Collected data
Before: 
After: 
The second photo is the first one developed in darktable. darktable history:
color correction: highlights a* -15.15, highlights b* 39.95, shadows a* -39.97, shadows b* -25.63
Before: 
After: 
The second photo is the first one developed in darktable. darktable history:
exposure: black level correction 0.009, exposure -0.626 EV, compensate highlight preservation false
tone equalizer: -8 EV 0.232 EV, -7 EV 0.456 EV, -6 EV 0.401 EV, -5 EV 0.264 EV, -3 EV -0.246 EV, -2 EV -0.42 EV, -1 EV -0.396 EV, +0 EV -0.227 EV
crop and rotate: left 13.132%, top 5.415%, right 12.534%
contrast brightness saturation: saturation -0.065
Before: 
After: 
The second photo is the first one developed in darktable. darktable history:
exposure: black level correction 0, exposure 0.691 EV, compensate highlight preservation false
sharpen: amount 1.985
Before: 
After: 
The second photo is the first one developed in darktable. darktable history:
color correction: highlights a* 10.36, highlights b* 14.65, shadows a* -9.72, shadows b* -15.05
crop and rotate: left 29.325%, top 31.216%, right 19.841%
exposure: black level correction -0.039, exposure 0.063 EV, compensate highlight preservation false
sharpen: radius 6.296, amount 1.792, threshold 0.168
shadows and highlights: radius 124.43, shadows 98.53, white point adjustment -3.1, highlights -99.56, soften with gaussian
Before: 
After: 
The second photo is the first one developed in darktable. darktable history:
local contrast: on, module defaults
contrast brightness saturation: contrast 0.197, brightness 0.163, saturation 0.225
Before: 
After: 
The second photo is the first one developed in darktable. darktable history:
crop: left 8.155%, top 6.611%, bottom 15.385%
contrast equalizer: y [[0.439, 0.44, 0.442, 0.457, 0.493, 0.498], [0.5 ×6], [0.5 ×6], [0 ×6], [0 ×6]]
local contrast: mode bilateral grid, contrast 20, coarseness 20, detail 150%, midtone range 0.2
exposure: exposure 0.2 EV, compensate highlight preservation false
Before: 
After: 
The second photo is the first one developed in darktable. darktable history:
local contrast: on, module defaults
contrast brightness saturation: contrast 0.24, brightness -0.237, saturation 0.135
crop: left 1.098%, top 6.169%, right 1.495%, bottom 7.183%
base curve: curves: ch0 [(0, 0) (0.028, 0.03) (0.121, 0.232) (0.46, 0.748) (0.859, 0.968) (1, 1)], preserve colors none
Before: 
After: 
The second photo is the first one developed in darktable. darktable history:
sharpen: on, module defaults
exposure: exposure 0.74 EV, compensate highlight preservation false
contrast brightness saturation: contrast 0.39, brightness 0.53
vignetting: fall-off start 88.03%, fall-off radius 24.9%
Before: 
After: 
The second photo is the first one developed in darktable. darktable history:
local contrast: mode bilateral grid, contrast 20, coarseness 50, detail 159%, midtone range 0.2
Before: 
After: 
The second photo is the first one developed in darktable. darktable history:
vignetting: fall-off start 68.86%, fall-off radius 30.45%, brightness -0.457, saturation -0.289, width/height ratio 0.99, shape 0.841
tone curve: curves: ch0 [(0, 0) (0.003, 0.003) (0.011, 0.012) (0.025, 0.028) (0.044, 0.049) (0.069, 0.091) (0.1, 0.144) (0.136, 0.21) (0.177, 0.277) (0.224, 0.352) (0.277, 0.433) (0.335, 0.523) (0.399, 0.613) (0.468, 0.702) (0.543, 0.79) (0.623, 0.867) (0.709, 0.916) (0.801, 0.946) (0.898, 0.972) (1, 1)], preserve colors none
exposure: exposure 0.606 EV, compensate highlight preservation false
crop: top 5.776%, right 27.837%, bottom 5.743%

Aim of the exercise:
Reproduce every one of the records above verbatim, line by line, without any alteration.

Exercise solution:
Before: 
After: 
The second photo is the first one developed in darktable. darktable history:
color correction: highlights a* -15.15, highlights b* 39.95, shadows a* -39.97, shadows b* -25.63
Before: 
After: 
The second photo is the first one developed in darktable. darktable history:
exposure: black level correction 0.009, exposure -0.626 EV, compensate highlight preservation false
tone equalizer: -8 EV 0.232 EV, -7 EV 0.456 EV, -6 EV 0.401 EV, -5 EV 0.264 EV, -3 EV -0.246 EV, -2 EV -0.42 EV, -1 EV -0.396 EV, +0 EV -0.227 EV
crop and rotate: left 13.132%, top 5.415%, right 12.534%
contrast brightness saturation: saturation -0.065
Before: 
After: 
The second photo is the first one developed in darktable. darktable history:
exposure: black level correction 0, exposure 0.691 EV, compensate highlight preservation false
sharpen: amount 1.985
Before: 
After: 
The second photo is the first one developed in darktable. darktable history:
color correction: highlights a* 10.36, highlights b* 14.65, shadows a* -9.72, shadows b* -15.05
crop and rotate: left 29.325%, top 31.216%, right 19.841%
exposure: black level correction -0.039, exposure 0.063 EV, compensate highlight preservation false
sharpen: radius 6.296, amount 1.792, threshold 0.168
shadows and highlights: radius 124.43, shadows 98.53, white point adjustment -3.1, highlights -99.56, soften with gaussian
Before: 
After: 
The second photo is the first one developed in darktable. darktable history:
local contrast: on, module defaults
contrast brightness saturation: contrast 0.197, brightness 0.163, saturation 0.225
Before: 
After: 
The second photo is the first one developed in darktable. darktable history:
crop: left 8.155%, top 6.611%, bottom 15.385%
contrast equalizer: y [[0.439, 0.44, 0.442, 0.457, 0.493, 0.498], [0.5 ×6], [0.5 ×6], [0 ×6], [0 ×6]]
local contrast: mode bilateral grid, contrast 20, coarseness 20, detail 150%, midtone range 0.2
exposure: exposure 0.2 EV, compensate highlight preservation false
Before: 
After: 
The second photo is the first one developed in darktable. darktable history:
local contrast: on, module defaults
contrast brightness saturation: contrast 0.24, brightness -0.237, saturation 0.135
crop: left 1.098%, top 6.169%, right 1.495%, bottom 7.183%
base curve: curves: ch0 [(0, 0) (0.028, 0.03) (0.121, 0.232) (0.46, 0.748) (0.859, 0.968) (1, 1)], preserve colors none
Before: 
After: 
The second photo is the first one developed in darktable. darktable history:
sharpen: on, module defaults
exposure: exposure 0.74 EV, compensate highlight preservation false
contrast brightness saturation: contrast 0.39, brightness 0.53
vignetting: fall-off start 88.03%, fall-off radius 24.9%
Before: 
After: 
The second photo is the first one developed in darktable. darktable history:
local contrast: mode bilateral grid, contrast 20, coarseness 50, detail 159%, midtone range 0.2
Before: 
After: 
The second photo is the first one developed in darktable. darktable history:
vignetting: fall-off start 68.86%, fall-off radius 30.45%, brightness -0.457, saturation -0.289, width/height ratio 0.99, shape 0.841
tone curve: curves: ch0 [(0, 0) (0.003, 0.003) (0.011, 0.012) (0.025, 0.028) (0.044, 0.049) (0.069, 0.091) (0.1, 0.144) (0.136, 0.21) (0.177, 0.277) (0.224, 0.352) (0.277, 0.433) (0.335, 0.523) (0.399, 0.613) (0.468, 0.702) (0.543, 0.79) (0.623, 0.867) (0.709, 0.916) (0.801, 0.946) (0.898, 0.972) (1, 1)], preserve colors none
exposure: exposure 0.606 EV, compensate highlight preservation false
crop: top 5.776%, right 27.837%, bottom 5.743%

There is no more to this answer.